Questionné par la poursuite sur la formation de ces vigiles, Indradev Nundloll devait affirmer : « C’était le rôle des directeurs de la compagnie de sécurité de veiller à la formation de ces vigiles. Si les vigiles n’étaient pas à la hauteur, ils étaient remplacés. » Concernant les plaintes des locataires des tabagies du tunnel Sud, il devait indiquer : « Les locataires se plaignaient tout le temps qu’il n’y avait pas de vigiles dans les tunnels pendant les heures de travail, mais je veillais personnellement à ce qu’ils soient à leur place tous les jours. » Quant aux pompes situées dans les tunnels, il affirme que celles-ci fonctionnaient le jour des inondations, mais qu’elles ne pouvaient gérer une telle accumulation d’eau, « qui plus est boueuse ». Enfin, concernant les caméras de surveillance défectueuses, il devait concéder qu’elles ne fonctionnaient plus depuis 2009 et que la SPDC ne disposait pas des fonds nécessaires pour les remplacer, la compagnie était en instance de rénovation. En revanche, a-t-il ajouté, comme mesures de précautions, la SPDC a désormais demandé aux vigiles de fermer personnellement les grilles des tunnels et de procéder à l’évacuation dès que de l’eau commence à pénétrer dans les tunnels, et ce pour éviter un tel drame.  

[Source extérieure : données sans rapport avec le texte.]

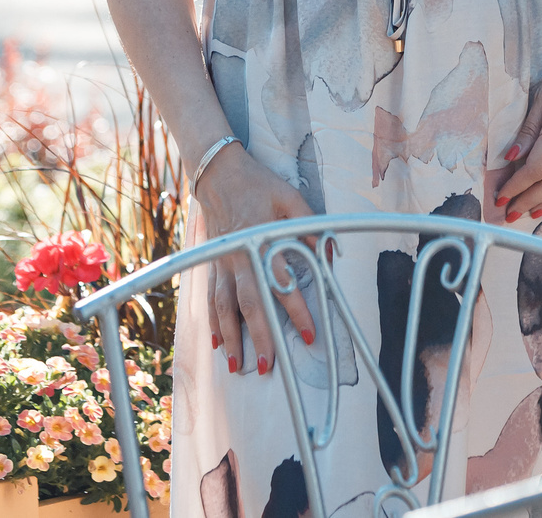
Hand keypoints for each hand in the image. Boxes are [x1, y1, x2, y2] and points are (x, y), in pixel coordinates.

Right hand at [194, 145, 318, 378]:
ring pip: (224, 308)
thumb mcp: (290, 197)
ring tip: (237, 366)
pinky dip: (213, 322)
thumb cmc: (260, 185)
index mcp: (261, 242)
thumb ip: (310, 225)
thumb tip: (331, 254)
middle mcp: (239, 258)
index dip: (296, 311)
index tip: (308, 334)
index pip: (282, 284)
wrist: (219, 174)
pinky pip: (211, 299)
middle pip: (249, 304)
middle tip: (267, 366)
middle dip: (258, 336)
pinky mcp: (212, 264)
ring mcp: (222, 263)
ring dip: (231, 338)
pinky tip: (217, 343)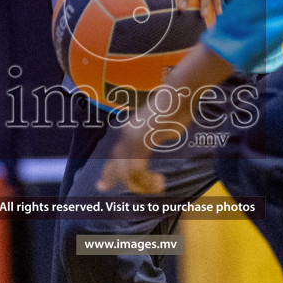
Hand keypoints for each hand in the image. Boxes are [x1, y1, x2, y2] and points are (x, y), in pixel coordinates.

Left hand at [96, 45, 235, 194]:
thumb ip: (154, 139)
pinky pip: (138, 169)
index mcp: (131, 130)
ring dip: (142, 183)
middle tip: (102, 188)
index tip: (103, 183)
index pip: (116, 154)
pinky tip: (158, 181)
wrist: (180, 94)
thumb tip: (155, 144)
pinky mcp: (140, 140)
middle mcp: (127, 134)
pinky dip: (147, 179)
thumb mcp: (163, 128)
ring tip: (157, 185)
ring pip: (127, 170)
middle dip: (108, 178)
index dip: (109, 170)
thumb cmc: (178, 108)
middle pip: (114, 162)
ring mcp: (132, 137)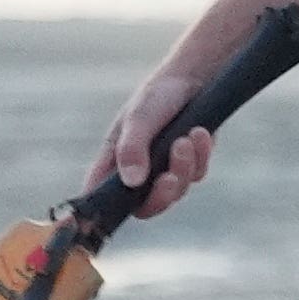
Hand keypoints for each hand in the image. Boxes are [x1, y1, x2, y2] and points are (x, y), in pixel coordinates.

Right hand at [95, 56, 225, 222]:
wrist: (196, 78)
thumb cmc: (158, 95)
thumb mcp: (140, 118)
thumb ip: (132, 148)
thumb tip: (131, 182)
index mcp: (114, 160)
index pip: (99, 196)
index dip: (98, 213)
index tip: (103, 221)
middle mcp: (137, 169)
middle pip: (144, 206)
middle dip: (161, 196)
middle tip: (169, 178)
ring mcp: (164, 168)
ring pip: (175, 191)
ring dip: (182, 168)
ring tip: (186, 138)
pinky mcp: (189, 163)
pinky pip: (196, 174)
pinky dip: (200, 155)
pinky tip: (200, 132)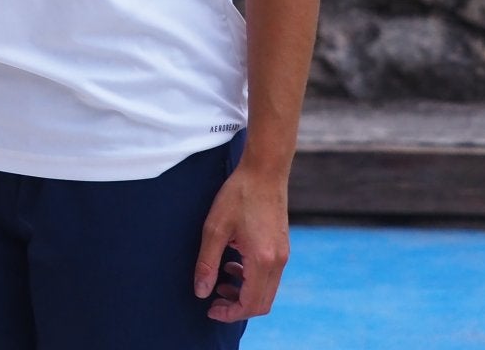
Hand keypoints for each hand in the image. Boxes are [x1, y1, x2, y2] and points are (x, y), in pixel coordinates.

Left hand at [193, 162, 289, 322]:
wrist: (264, 172)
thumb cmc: (238, 195)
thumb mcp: (214, 229)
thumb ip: (207, 263)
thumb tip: (201, 292)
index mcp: (262, 260)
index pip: (250, 304)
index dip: (230, 313)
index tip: (210, 309)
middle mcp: (278, 262)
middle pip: (262, 303)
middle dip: (237, 307)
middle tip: (213, 300)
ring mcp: (283, 255)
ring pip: (266, 291)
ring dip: (244, 293)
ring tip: (220, 281)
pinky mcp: (282, 248)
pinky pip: (269, 276)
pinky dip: (251, 279)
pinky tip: (232, 265)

L’ASP Anerood Sookareeah, du National Disaster Risk Reduction and Management Centre (NDRMC), a également été appelé à témoigner hier. Il devait à cette occasion soutenir que le “Warning System” de la station météorologique concernant les inondations à Maurice devrait être revu, vu qu’il n’était pas effectif. Il devait ajouter qu’après les inondations du 30 mars 2013, des réunions du conseil de la NDRMC – qui comprend plusieurs autorités locales – avaient été effectuées afin de remédier aux problèmes de sécurité en cas d’inondations. Il devait par ailleurs indiquer que la NDRMC est venue de l’avant avec un nouveau projet de prévention, lequel aura pour but d’informer les utilisateurs de téléphone portables se trouvant dans des endroits à risques afin de prendre les précautions nécessaires en vue d’inondations imminentes. Cependant, ce projet est toujours en cours de concrétisation.
Girish Gunness, secrétaire permanent à la National Development Unit, qui fait partie du ministère des Infrastructures publiques, devait pour sa part maintenir que la responsabilité concernant la maintenance des drains, notamment des “cut-off drains” à hauteur de la Montagne des Signaux, revenait à la municipalité de Port-Louis. Et d’ajouter que si cette dernière manquait des fonds nécessaires pour l’effectuer, elle pouvait introduire une requête à la NDU pour obtenir l’aide appropriée. Or, affirme-t-il, la mairie de la capitale n’a jamais fait de telles demandes. Il devait attester qu’après consultations avec les autorités locales, la municipalité de Port-Louis savait qu’elle était responsable de la maintenance de certains drains et n’avait en aucun cas objecté pour prendre en main ces drains. Enfin, concernant les drains sur la troisième voie de l’autoroute M1, le secrétaire permanent de la NDU devait soutenir que la responsabilité du nettoyage de ces drains revenait à la Road Development Authority (RDA), qui avait entrepris d’en nettoyer plusieurs dans la capitale après les inondations meurtrières.